Sullivan noted that Biden will go to the APEC summit with U.S. alliances in the Indo-Pacific at a “literal all-time high.”
“Japan, Korea, Australia, the Philippines – a really remarkable record over four years, and that’s what he’s going to hand off to President Trump,” he said.
“And he is going to be making the case to our allies and frankly to our adversaries that America’s standing with its alliances – investing in its alliances and then asking its allies to step up and do their part, which they have done these past four years – is central to American strength and capacity in the world.”

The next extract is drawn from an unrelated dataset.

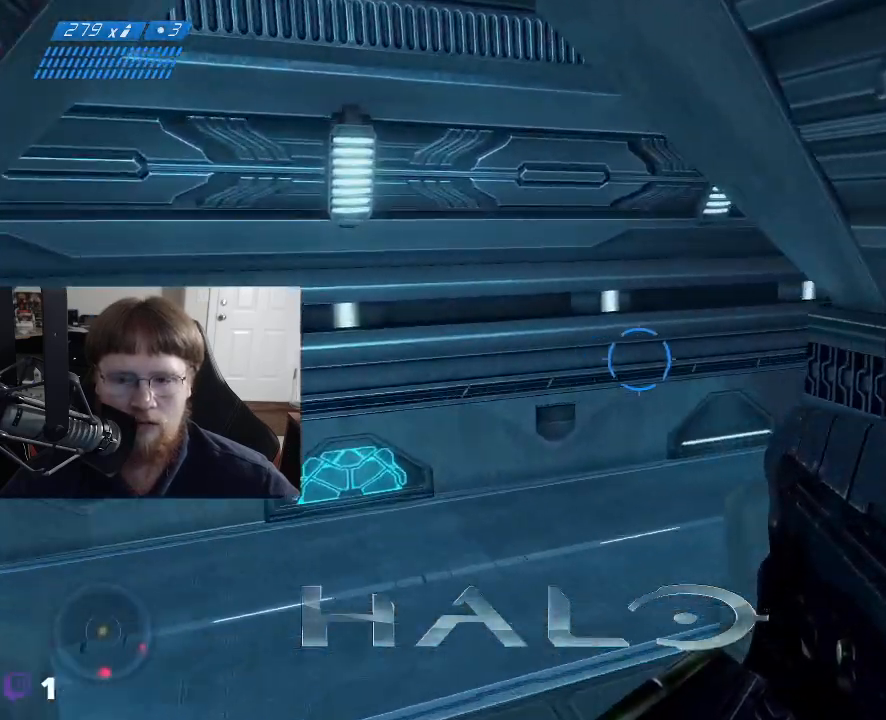
{"keys": ["a", "w"], "mouse": [], "mouse_move": "still", "events": []}
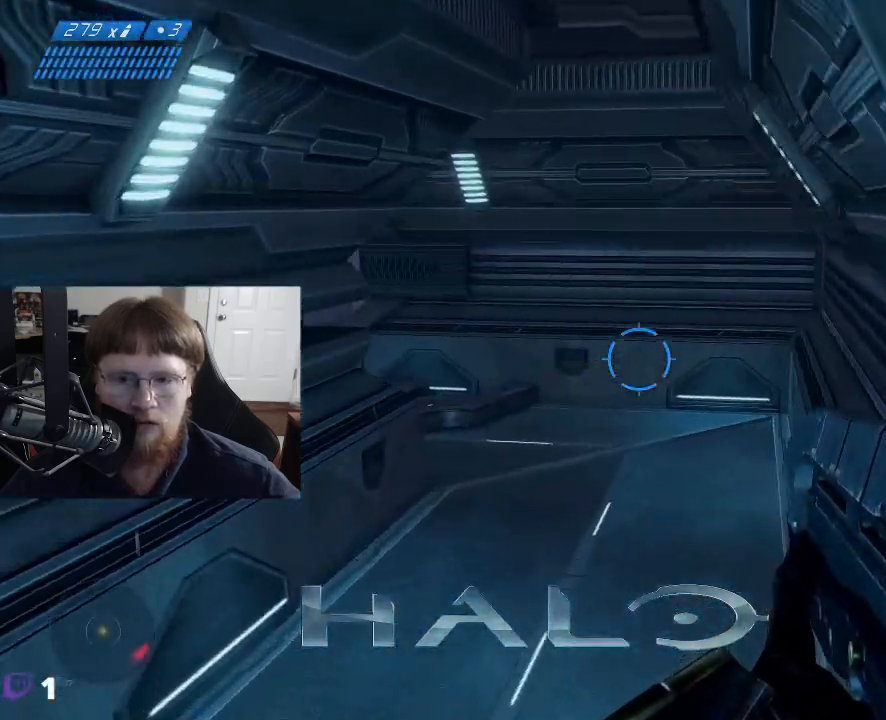
{"keys": ["d", "w"], "mouse": [], "mouse_move": "left", "events": [[83, "a", "up"], [267, "d", "down"]]}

In September, the top diplomats of South Korea, the U.S., and Japan reaffirmed their commitment to establishing a trilateral cooperation secretariat, to be finalized when their leaders meet later this year.
But it remains to be seen whether Yoon, Biden, and Ishiba will finalize the work of creating the secretariat as a government transition is set to take place in Washington in January.
Upcoming discussions are expected to cover their joint responses to regional tensions in light of North Korea’s troop deployment to Russia in support of its war against Ukraine.
Officials from South Korea and the U.S. have confirmed that North Korean troops dispatched to Russia’s frontline region of Kursk have fought against Ukraine.
Three-way cooperation among the U.S. and its Asian allies gained traction after Yoon offered a solution in March last year to address the thorny issue of compensating Korean victims of Japan’s colonial-era forced labor.
As the long-fraught ties between Seoul and Tokyo warmed, the three countries held the Camp David summit – the first standalone trilateral summit that marked a culmination of tripartite cooperation.
The summit produced a series of agreements, including the “Commitment to Consult” each other in the face of a shared security challenge. Since the summit, the three countries have bolstered security cooperation through joint exercises, the sharing of ballistic missile warning data, and other efforts.